Sunday, June 8, 2025

The tastes of childhood

They persist even when you are all grown up...


They say that your tastebuds are formed in childhood. That it is the tastes you were weaned on that are the ones that remain your favourites no matter how old you get. 


That is certainly true in my case. I only started eating meat in my mid-twenties when I met my now-husband. And while I enjoy a kakori kebab and a mutton biryani as much as the next person, given a choice I will still choose a vegetarian dish when I eat out. That’s the taste I grew up with; and that’s the taste I go back to every time, despite the occasional experiment with a prawn balchao or a pork sausage. 

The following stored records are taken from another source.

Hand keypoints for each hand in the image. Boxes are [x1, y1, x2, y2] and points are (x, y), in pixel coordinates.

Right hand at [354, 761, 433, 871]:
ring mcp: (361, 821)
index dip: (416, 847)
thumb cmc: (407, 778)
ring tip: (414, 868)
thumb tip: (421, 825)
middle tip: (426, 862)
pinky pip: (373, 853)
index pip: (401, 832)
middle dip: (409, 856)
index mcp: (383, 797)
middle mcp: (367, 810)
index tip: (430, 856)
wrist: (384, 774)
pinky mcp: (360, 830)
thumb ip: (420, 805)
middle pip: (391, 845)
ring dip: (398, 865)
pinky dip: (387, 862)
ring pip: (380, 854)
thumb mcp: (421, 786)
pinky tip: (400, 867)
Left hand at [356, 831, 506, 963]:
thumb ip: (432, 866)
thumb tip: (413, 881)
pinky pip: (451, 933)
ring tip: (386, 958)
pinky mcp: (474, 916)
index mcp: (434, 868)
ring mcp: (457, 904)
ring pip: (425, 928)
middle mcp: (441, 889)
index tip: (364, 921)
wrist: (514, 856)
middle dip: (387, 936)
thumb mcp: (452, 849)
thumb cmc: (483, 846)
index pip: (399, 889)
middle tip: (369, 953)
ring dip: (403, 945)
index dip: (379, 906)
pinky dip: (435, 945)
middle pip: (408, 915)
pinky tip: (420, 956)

More specifically my taste buds were formed in Calcutta (as it was called then) and those are the tastes I still hanker for. Give me a bag of jhaal muri or a helping of puchchkas and I get absolutely delirious with joy. I love a ghee-soaked khichdi along with some aloo posto. And whenever I am craving comfort those are the dishes I fall back on. (The choco-bars of my early years have now become Magnum classics — but they remain the taste of childhood to me.)


But thinking about it the other day, I realised that it’s not just your taste buds that are formed in your childhood. Some habits are also hard wired into you from the time when you were growing up. And these formative experiences form the basis of your adult life, even though you might be unaware of it on a conscious level. 

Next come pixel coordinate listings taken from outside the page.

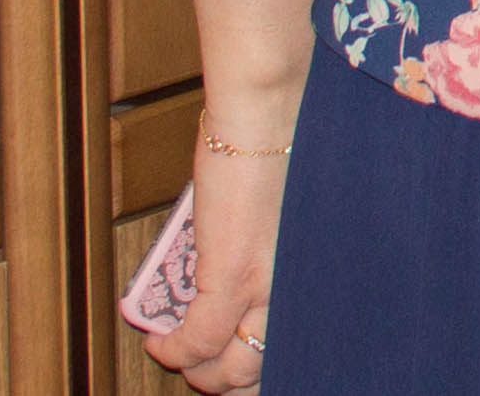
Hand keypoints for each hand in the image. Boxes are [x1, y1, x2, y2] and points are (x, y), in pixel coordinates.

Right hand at [141, 0, 312, 387]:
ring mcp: (267, 287)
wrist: (271, 111)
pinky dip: (171, 351)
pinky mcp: (231, 276)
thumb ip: (283, 249)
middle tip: (209, 366)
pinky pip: (195, 340)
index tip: (248, 358)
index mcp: (321, 273)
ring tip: (181, 359)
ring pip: (230, 366)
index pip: (302, 342)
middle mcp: (301, 288)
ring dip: (200, 373)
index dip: (271, 361)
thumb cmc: (286, 145)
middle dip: (232, 376)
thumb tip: (257, 274)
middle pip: (266, 364)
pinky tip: (158, 345)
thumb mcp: (295, 212)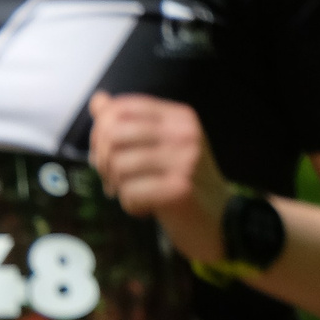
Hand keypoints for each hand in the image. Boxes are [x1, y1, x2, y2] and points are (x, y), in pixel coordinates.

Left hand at [90, 91, 228, 263]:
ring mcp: (185, 160)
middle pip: (113, 135)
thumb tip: (98, 100)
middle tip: (112, 178)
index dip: (100, 131)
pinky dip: (130, 205)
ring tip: (132, 193)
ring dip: (116, 186)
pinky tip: (146, 208)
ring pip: (118, 165)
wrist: (221, 219)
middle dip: (102, 160)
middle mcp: (185, 134)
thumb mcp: (160, 146)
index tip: (104, 152)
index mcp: (179, 117)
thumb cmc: (183, 181)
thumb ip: (129, 124)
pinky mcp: (180, 189)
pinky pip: (130, 192)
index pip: (122, 108)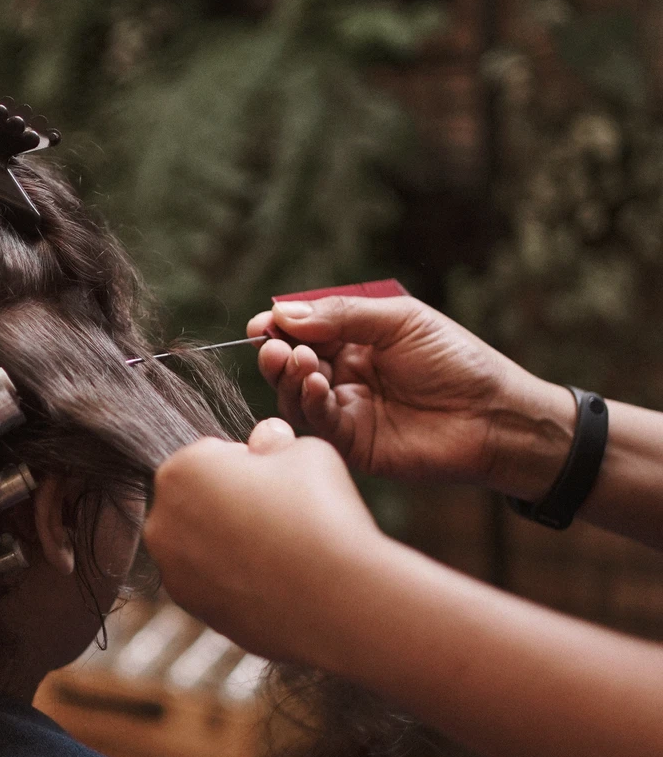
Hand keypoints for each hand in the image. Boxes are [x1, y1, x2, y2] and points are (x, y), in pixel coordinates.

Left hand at [144, 419, 386, 666]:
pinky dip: (236, 577)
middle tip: (281, 516)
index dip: (250, 464)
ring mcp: (174, 571)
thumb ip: (275, 440)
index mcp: (180, 470)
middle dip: (231, 502)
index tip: (280, 482)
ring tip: (281, 550)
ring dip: (231, 541)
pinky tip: (274, 581)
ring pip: (203, 542)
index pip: (211, 455)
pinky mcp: (193, 609)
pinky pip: (213, 580)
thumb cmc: (320, 513)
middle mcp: (162, 521)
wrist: (337, 600)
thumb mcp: (305, 451)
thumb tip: (266, 436)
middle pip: (199, 499)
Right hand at [249, 293, 575, 497]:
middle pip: (292, 365)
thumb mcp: (400, 321)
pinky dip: (310, 404)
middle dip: (278, 353)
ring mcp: (348, 412)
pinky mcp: (353, 445)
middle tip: (275, 346)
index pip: (304, 332)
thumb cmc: (457, 360)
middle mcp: (346, 377)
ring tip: (297, 361)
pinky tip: (316, 385)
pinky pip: (319, 425)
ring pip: (297, 397)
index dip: (280, 328)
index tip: (262, 324)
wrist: (494, 413)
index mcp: (356, 342)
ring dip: (289, 378)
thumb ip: (343, 315)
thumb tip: (284, 311)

Take my love of gardens and parks, which I have written about often in this column. It can’t be a coincidence that I spent my childhood making regular visits to the Botanical Gardens in Calcutta. Almost every other weekend would be spent picnicking on the grounds in the shade of the giant banyan tree with family and friends. I am pretty sure it is those childhood memories that are imprinted on my mind which make me such a regular at Sunder Nursery or Lodi Garden or — for that matter — in any park in a city I happen to visit. There is nothing I love more than losing myself amidst the foliage, marvelling at the trees and revelling in bird song. 


My reading tastes are also a holdover from my growing years. Whenever I am looking for a comfort read I head straight for my childhood favourites like Agatha Christie, Georgette Heyer or Jane Austen. Murder mysteries — and by extension, spy thrillers — are my go-to reads even now. And I love period dramas set in the English countryside, preferring them over more contemporaneous stories. So yes, my favourite kind of book is a murder mystery set in an English stately home. And of course, my favourite series are those like Downton Abbey which faithfully recreate that period. 


And then, there is my habit of reading myself to sleep. No matter how tired I may be, no matter how long the day has been, it never truly ends for me until I have spent half an hour reading under the covers. My inner child still needs that bedtime ritual to fall asleep.